For motorists, who thought the financial capital's "lifeline" railway that claims an average 10 lives a day is an unsafe bet, driving to work is suddenly a hazardous proposition too.
Linking Sion in central Mumbai to Thane on the fringes of the financial capital and beyond, the Eastern Express Highway is one of the several key roads widened and "improved" under the Mumbai Urban Infrastructure Project, by firms contracted by the Mumbai Metropolitan Region Development Authority (MMRDA). With the MMRDA having spent Rs 125 crore in 2007 on asphalting the Eastern Express Highway and tens of crores in 2008 as well, it's no surprise that the spate of accidents has led to the game of passing the buck.

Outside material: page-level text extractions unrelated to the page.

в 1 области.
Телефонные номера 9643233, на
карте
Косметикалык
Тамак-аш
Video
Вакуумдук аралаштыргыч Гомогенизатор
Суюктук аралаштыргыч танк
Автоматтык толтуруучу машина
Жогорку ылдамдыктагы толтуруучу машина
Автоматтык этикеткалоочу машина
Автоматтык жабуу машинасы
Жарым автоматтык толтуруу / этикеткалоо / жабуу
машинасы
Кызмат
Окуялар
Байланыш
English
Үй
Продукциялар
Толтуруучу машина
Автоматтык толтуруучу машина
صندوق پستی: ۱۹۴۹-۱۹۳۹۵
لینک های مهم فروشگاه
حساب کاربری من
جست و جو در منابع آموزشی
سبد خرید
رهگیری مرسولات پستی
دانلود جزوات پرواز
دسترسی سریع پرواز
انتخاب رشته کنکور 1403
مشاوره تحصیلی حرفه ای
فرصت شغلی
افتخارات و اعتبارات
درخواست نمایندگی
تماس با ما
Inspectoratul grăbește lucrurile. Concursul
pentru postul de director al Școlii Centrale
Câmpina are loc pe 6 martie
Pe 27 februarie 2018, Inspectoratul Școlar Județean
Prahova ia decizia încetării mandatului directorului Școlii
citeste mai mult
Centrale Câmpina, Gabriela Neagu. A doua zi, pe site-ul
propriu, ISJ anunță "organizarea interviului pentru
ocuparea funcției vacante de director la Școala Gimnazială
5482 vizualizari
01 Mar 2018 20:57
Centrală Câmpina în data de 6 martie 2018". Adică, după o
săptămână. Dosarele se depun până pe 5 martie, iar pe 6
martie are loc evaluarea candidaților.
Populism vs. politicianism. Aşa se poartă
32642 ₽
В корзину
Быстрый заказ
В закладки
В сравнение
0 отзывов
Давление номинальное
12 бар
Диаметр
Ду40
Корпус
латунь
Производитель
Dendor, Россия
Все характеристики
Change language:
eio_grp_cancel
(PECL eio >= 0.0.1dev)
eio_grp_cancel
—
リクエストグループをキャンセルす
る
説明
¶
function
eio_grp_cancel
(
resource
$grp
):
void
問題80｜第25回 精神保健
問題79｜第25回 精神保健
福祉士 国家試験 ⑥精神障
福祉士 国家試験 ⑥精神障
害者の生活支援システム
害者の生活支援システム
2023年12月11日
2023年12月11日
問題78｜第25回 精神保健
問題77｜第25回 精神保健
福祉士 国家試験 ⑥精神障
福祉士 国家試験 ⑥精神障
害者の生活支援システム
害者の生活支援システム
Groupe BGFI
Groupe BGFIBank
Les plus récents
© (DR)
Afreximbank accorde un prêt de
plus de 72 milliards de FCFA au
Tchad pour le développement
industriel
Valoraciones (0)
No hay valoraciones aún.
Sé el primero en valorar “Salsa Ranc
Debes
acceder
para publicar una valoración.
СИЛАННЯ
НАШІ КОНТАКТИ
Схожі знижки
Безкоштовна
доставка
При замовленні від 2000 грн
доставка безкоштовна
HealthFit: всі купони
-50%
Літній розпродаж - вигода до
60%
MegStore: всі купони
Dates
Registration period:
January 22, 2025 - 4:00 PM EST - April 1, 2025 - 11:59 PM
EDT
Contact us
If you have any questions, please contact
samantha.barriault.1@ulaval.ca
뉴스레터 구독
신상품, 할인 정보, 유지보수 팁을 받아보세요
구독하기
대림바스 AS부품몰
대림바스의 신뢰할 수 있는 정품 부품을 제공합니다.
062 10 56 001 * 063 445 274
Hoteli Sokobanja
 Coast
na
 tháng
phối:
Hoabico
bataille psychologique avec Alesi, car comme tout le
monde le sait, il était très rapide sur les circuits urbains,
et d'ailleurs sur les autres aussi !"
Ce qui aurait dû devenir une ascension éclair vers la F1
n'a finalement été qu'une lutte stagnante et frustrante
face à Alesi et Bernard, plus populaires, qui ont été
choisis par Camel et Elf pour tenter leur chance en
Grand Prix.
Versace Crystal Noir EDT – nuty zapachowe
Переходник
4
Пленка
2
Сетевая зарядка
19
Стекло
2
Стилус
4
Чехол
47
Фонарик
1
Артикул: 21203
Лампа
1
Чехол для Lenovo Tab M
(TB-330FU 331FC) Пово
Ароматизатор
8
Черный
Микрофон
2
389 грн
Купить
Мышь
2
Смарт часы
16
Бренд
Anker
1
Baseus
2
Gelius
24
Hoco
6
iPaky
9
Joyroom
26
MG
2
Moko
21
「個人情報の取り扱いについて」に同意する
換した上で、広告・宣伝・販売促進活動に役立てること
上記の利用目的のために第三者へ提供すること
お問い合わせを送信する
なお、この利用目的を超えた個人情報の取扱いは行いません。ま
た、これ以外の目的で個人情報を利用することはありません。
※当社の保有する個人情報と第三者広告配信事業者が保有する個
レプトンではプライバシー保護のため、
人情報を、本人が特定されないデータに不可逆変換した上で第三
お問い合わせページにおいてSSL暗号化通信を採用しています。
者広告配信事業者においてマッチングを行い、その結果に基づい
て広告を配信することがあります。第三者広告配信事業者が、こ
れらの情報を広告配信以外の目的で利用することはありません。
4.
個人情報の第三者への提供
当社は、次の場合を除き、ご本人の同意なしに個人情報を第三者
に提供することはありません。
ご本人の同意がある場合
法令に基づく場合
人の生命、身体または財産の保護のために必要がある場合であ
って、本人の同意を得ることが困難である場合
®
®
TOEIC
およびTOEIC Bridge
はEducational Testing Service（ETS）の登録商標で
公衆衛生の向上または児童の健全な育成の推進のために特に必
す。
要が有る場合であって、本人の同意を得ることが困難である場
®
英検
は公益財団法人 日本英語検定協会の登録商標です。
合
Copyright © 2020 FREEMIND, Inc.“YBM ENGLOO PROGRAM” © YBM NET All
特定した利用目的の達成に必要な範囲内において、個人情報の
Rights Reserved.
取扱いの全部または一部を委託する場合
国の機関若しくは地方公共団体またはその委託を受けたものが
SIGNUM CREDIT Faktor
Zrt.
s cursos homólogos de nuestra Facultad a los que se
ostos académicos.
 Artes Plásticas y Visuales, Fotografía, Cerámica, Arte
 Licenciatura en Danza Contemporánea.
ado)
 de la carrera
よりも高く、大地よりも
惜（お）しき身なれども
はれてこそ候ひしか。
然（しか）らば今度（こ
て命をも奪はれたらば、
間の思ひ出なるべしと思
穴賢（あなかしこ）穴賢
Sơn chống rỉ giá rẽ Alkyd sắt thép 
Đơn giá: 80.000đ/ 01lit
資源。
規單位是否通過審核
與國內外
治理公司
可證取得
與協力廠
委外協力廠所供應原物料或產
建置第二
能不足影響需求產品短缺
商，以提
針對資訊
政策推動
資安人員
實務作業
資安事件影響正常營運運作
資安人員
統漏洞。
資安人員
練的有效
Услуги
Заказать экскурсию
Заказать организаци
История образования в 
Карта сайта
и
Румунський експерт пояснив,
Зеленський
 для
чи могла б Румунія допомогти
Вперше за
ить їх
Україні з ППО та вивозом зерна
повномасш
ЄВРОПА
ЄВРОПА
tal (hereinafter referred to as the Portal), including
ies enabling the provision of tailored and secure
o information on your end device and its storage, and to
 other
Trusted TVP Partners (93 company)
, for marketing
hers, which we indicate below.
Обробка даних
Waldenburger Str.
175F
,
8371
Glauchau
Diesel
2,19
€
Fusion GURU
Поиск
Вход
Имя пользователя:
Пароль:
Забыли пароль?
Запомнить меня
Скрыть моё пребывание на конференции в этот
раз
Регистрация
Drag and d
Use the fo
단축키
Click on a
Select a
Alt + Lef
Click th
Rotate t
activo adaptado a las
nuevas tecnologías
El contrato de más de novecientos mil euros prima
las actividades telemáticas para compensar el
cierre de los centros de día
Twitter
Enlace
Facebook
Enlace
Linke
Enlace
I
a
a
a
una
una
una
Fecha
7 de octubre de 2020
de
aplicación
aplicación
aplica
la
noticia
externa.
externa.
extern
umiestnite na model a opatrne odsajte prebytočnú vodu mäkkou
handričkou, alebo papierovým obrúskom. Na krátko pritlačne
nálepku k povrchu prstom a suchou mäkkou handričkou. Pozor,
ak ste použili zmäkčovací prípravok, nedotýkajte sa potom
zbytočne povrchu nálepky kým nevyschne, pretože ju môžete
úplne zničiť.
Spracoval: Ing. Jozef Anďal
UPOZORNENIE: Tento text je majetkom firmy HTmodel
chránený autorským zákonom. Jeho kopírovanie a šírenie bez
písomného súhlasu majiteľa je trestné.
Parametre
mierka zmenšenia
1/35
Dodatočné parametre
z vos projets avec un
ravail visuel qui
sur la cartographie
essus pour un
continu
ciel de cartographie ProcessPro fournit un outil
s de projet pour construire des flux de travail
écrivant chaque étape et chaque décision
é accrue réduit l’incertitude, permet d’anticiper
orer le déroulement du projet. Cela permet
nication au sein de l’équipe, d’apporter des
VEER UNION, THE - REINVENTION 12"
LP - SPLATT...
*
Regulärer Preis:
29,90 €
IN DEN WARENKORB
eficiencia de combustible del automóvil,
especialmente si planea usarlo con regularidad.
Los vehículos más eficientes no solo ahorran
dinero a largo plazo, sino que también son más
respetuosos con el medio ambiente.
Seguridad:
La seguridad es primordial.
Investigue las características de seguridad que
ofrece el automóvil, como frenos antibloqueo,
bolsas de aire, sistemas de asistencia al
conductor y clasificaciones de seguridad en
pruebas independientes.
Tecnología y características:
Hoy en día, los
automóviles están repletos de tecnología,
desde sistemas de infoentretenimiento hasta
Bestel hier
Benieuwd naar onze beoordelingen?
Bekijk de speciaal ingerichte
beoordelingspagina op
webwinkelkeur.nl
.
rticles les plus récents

The traffic police blame the slippery surface, with several officers stating that the surface material — mastic asphalt, used to drain rainwater — is the culprit. "The condition of the highway is such that vehicles are prone to slipping when it rains. However, the MMRDA won't admit this, choosing to shift the blame on rash drivers," said a Traffic police officer.
According to Joint Commissioner of Police (Traffic) Sanjay Barve, lubrication liquid that drips from vehicles mixes with dust on the highway. "During monsoon, when the roads are wet, this lubricant mixes with water, leading to accidents resulting from vehicles slipping," he said, adding, "drivers should take care at such times".